> [Directions]: Rewrite the part of the weight-loss blog post below that opens with the words "Well it’s the" and closes with "be pleasantly surprised!", changing "workouts" to "gym sessions".

> [Extract to read]:
»»

Monday, July 26, 2010

Week Two.. A pleasant suprise!

Well it’s the start of a new week, so it’s time to recap week two. This morning I weighed in and miraculously lost two pounds! I’m kind of amazed because last week was not my best week ever. It was one of those weeks where I had so much going on and basically I let my health fall by the wayside a bit. It’s hard sometime to find the time, let alone energy, to work out when you’re already getting up early, working a full shift and then have plans every night. I think I got in a grand total of three workouts last week…and none of them were very impressive. To top it off I didn’t go grocery shopping until the end of the week so for the first three days I was snacking on cookies and chips (yeah seriously not the best choices out there). So you see when the scale was nice to me I had reason to be pleasantly surprised!


This week I find that my schedule is just as busy. I have a lot to do and only a little bit of time to do it in. However my goal for this week is to make my health…myself in general…a priority. I work so hard to help everyone else out, I need to learn to put just as much effort into myself... I think...hee hee.

««

> [Material]:
»»

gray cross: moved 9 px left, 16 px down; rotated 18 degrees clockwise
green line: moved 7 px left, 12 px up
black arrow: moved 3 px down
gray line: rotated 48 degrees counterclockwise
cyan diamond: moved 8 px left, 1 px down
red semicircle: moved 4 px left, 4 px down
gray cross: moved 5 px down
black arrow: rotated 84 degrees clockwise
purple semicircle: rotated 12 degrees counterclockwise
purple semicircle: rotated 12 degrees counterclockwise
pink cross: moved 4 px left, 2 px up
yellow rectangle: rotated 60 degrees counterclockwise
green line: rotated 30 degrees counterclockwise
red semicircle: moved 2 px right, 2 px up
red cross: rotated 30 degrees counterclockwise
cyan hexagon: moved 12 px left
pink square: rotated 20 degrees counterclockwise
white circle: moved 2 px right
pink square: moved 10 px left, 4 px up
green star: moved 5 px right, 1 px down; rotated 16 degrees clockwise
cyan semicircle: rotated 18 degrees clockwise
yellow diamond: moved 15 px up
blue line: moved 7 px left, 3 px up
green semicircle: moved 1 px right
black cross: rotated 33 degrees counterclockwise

««
»»

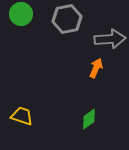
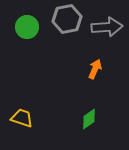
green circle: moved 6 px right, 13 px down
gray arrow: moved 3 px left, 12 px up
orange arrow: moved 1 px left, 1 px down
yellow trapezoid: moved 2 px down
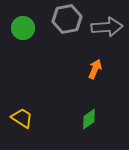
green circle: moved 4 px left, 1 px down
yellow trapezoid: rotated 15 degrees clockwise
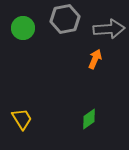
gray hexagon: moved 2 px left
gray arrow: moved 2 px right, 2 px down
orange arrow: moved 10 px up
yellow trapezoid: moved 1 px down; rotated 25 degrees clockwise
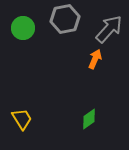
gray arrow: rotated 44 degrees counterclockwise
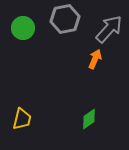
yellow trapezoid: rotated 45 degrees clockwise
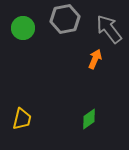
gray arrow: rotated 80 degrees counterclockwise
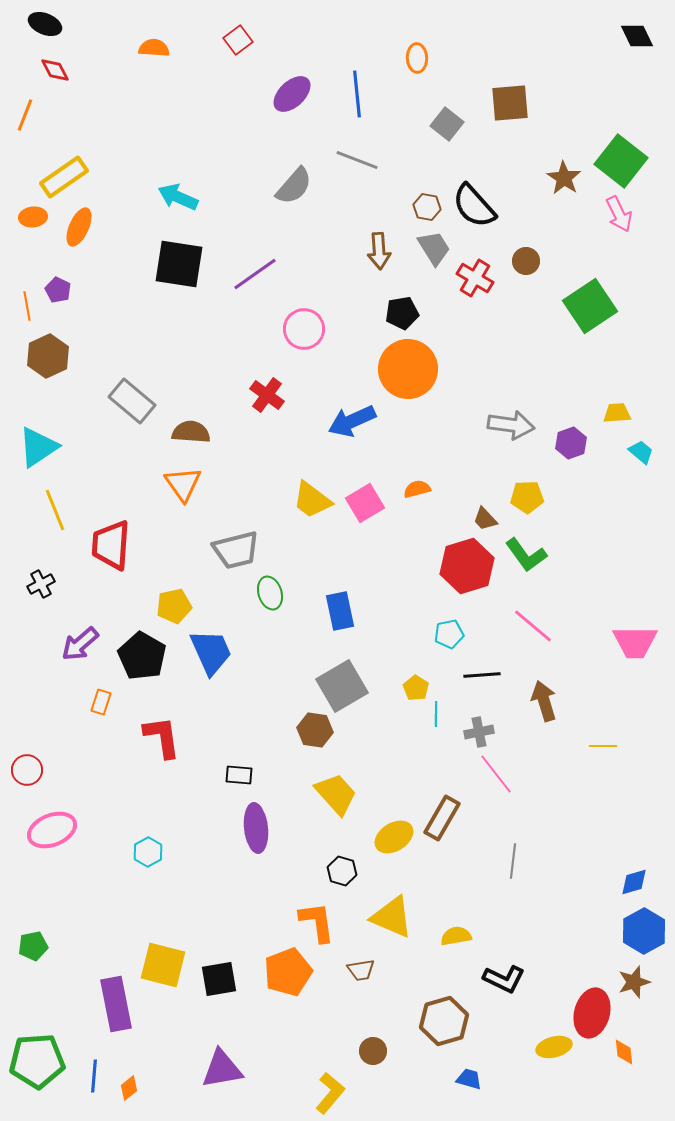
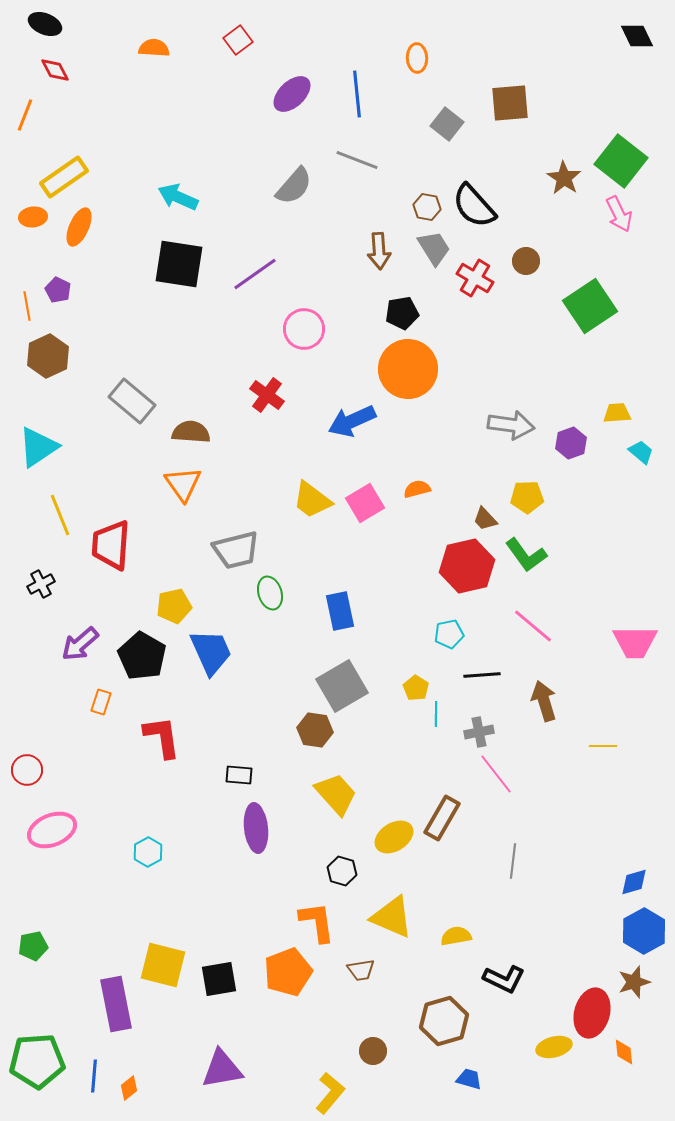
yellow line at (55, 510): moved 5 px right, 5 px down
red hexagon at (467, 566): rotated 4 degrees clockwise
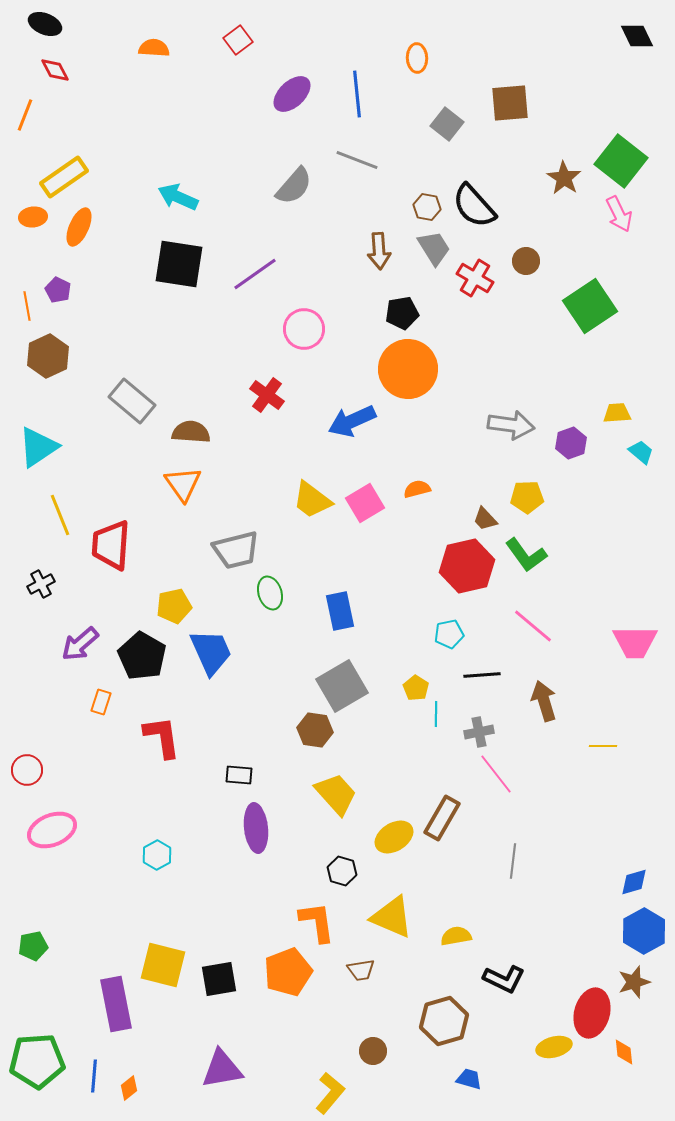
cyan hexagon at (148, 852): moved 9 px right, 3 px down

««

> [Output below]:
Well it’s the start of a new week, so it’s time to recap week two. This morning I weighed in and miraculously lost two pounds! I’m kind of amazed because last week was not my best week ever. It was one of those weeks where I had so much going on and basically I let my health fall by the wayside a bit. It’s hard sometime to find the time, let alone energy, to work out when you’re already getting up early, working a full shift and then have plans every night. I think I got in a grand total of three gym sessions last week…and none of them were very impressive. To top it off I didn’t go grocery shopping until the end of the week so for the first three days I was snacking on cookies and chips (yeah seriously not the best choices out there). So you see when the scale was nice to me I had reason to be pleasantly surprised!